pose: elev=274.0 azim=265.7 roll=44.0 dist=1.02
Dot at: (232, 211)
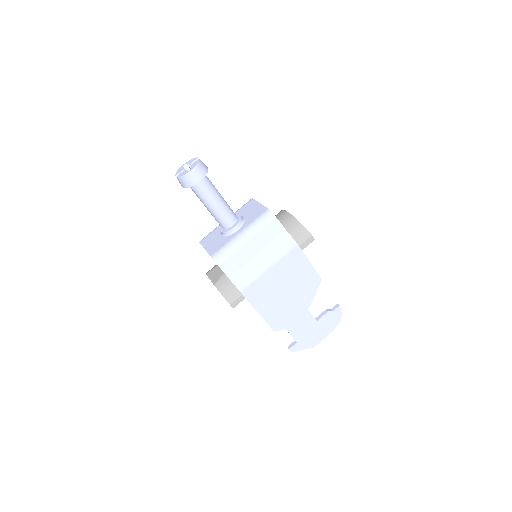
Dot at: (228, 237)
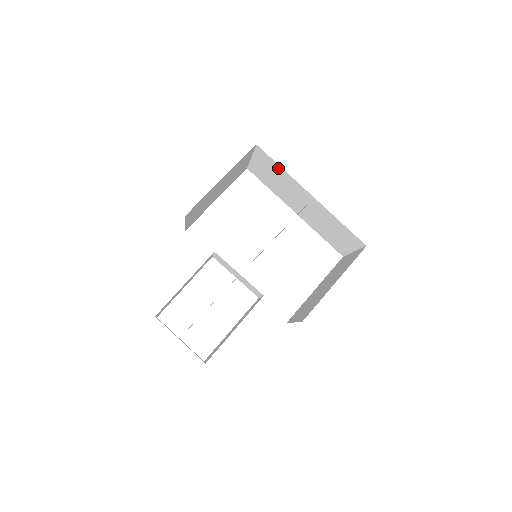
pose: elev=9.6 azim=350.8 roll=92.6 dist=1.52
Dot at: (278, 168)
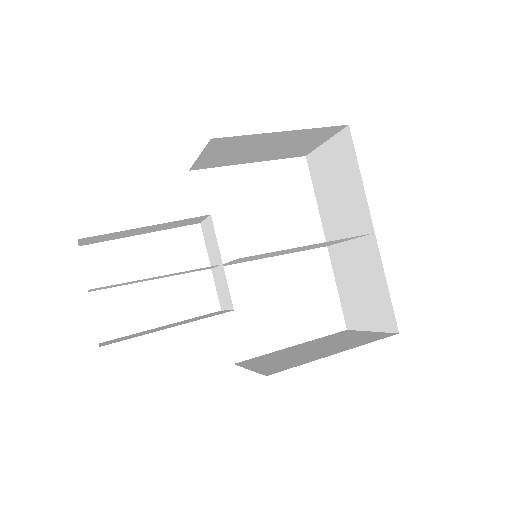
Dot at: (354, 170)
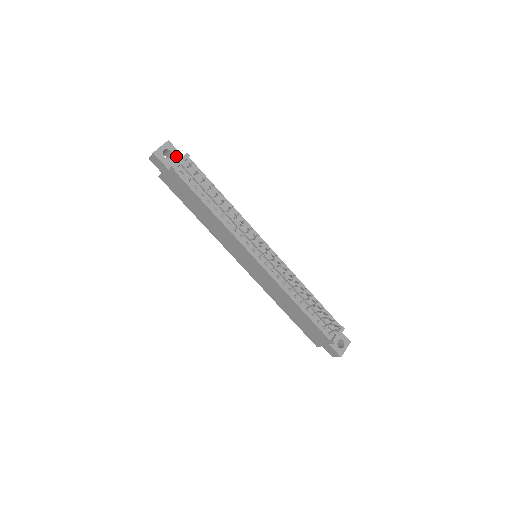
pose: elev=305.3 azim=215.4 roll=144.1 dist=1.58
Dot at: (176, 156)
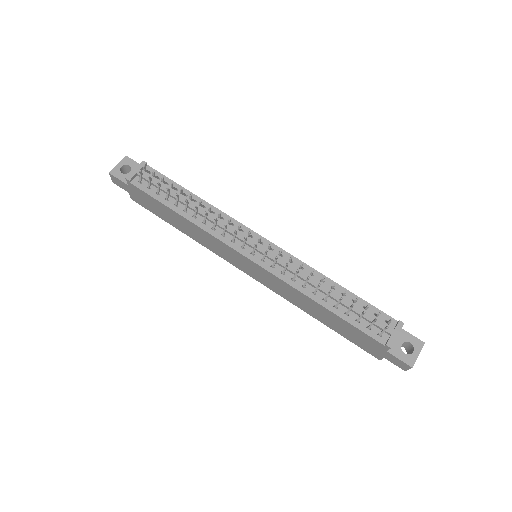
Dot at: occluded
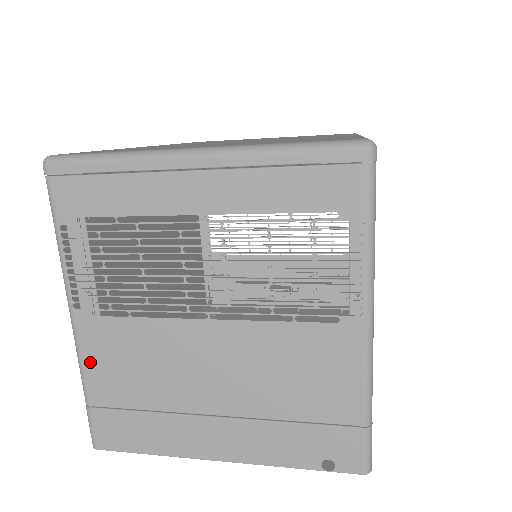
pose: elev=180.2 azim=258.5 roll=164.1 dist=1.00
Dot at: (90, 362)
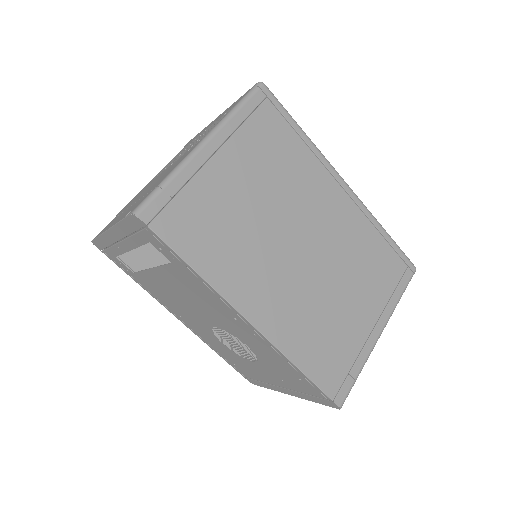
Dot at: occluded
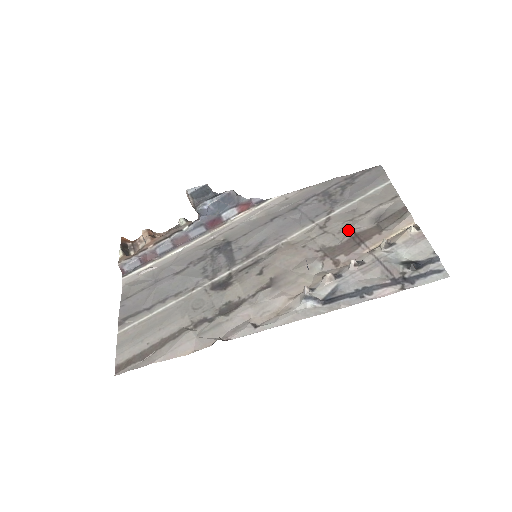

====

> [INSTRUCTIONS TO FOLLOW] Count the lines in the data above that contain the string "dist", treating uppercase and lowercase as different, and reply with the number only.

> [THE ANSWER] 4